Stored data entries
◇ ◇ ◇ ◇ ◇

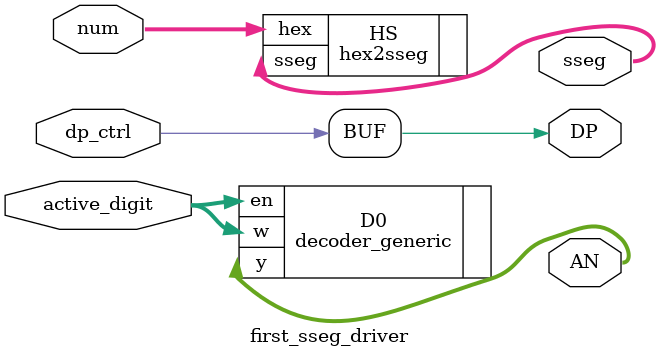
<source format=v>
`timescale 1ns / 1ps


module first_sseg_driver(
        input [2:0] active_digit,
        input [3:0] num,
        input dp_ctrl,
        
        output [6:0] sseg, 
        output [7:0] AN,
        output DP
    );
    assign dp_ctrl = DP;

    decoder_generic D0 (
        .w(active_digit),
        .en(active_digit),
        .y(AN)
    );

    hex2sseg HS (
        .hex(num),
        .sseg(sseg)
    );

endmodule
</source>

◇ ◇ ◇ ◇ ◇

Written task: Which lines above hold the string "input"? Copy every one of them.

Solved exercise:
        input [2:0] active_digit,
        input [3:0] num,
        input dp_ctrl,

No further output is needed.